> [Document text]
>>>

Homeownership is an important financial milestone for many Americans. When you have your own home, you get to decide how it looks, what furniture you get, and even build wealth.
However, some risks are associated with owning a home, including damage, vandalism, theft, and more. Although these are not pleasant topics, they are still very real, and homeowners insurance is one of the best tools to protect against any of these losses.
Before you go and buy a new homeowners insurance policy, it’s important to understand how much coverage you need, what type of policy you should buy, and how much you want to pay for your deductible.
Today, we will discuss some of the most important aspects of purchasing a homeowners insurance policy and how to find the right amount of coverage for your home.
Homeowners insurance is a type of insurance line designed to reimburse and pay for damage caused by covered losses that happen to your home.
If your roof collapses from the weight of snow or a fire break out in your kitchen, your homeowner’s insurance policy will step in and pay for the repairs so that you don’t have to pay out-of-pocket.
Most policies will pay for all repairs up to the price of rebuilding an entire home. Homeowner’s insurance policies will also pay for temporary housing if your home is rendered unlivable while it is being prepared.
Choosing The Right Policy
All homeowners insurance policies vary depending on the age, value, and condition of the home being insured. Some policies are standard that will work for most homes, while others are more comprehensive and have fewer exclusions.
It’s important to research your options before choosing a policy to apply for because you want to make sure you get adequate coverage for your home without overpaying for your premium.
HO-3 Is the standard homeowner’s insurance policy offered by most insurance companies, and they cover 16 different perils that could befall your home. While these perils seem limited, they account for the majority of claims filed by homeowners:
- Lightning and fire
- Volcanic activity
- Falling objects
- Damage from Power surges
- Sudden defects in hot water systems
- Overflow of water and discharge from plumbing and air conditioning systems
- Air conditioning and plumbing freezing
- Snow ice and sleet damage
- Damage from vehicles
- damage caused by aircraft
- Windstorms and hail
If you have a mortgage from a bank or other lender, they most likely require you to have homeowners insurance to help protect their investment. Since a lender is taking a risk by issuing a loan, having a homeowners insurance policy in place will mitigate a majority of their financial exposure.
Even if you do not have a mortgage, the HO-3 coverage level is ideal for most homeowners because it drastically reduces the risk of paying for expensive repairs out of pocket.

<<<

> [Source material]

>>>

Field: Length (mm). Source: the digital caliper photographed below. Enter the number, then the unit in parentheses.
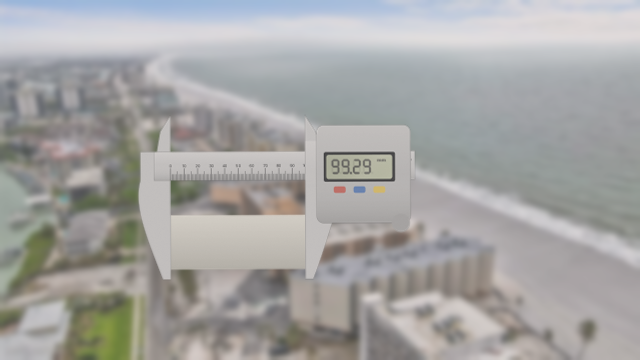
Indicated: 99.29 (mm)
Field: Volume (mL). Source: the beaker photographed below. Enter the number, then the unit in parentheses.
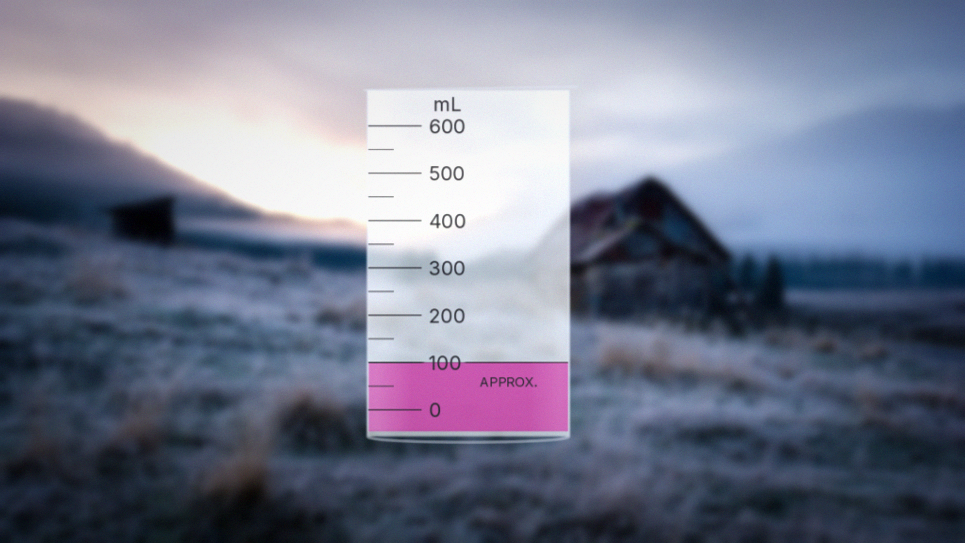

<<<

> [Task to carry out] Copy the homeowners insurance text word for word, taking the stretch from "However, some risks" through "to your home.".

> [Answer area]
However, some risks are associated with owning a home, including damage, vandalism, theft, and more. Although these are not pleasant topics, they are still very real, and homeowners insurance is one of the best tools to protect against any of these losses.
Before you go and buy a new homeowners insurance policy, it’s important to understand how much coverage you need, what type of policy you should buy, and how much you want to pay for your deductible.
Today, we will discuss some of the most important aspects of purchasing a homeowners insurance policy and how to find the right amount of coverage for your home.
Homeowners insurance is a type of insurance line designed to reimburse and pay for damage caused by covered losses that happen to your home.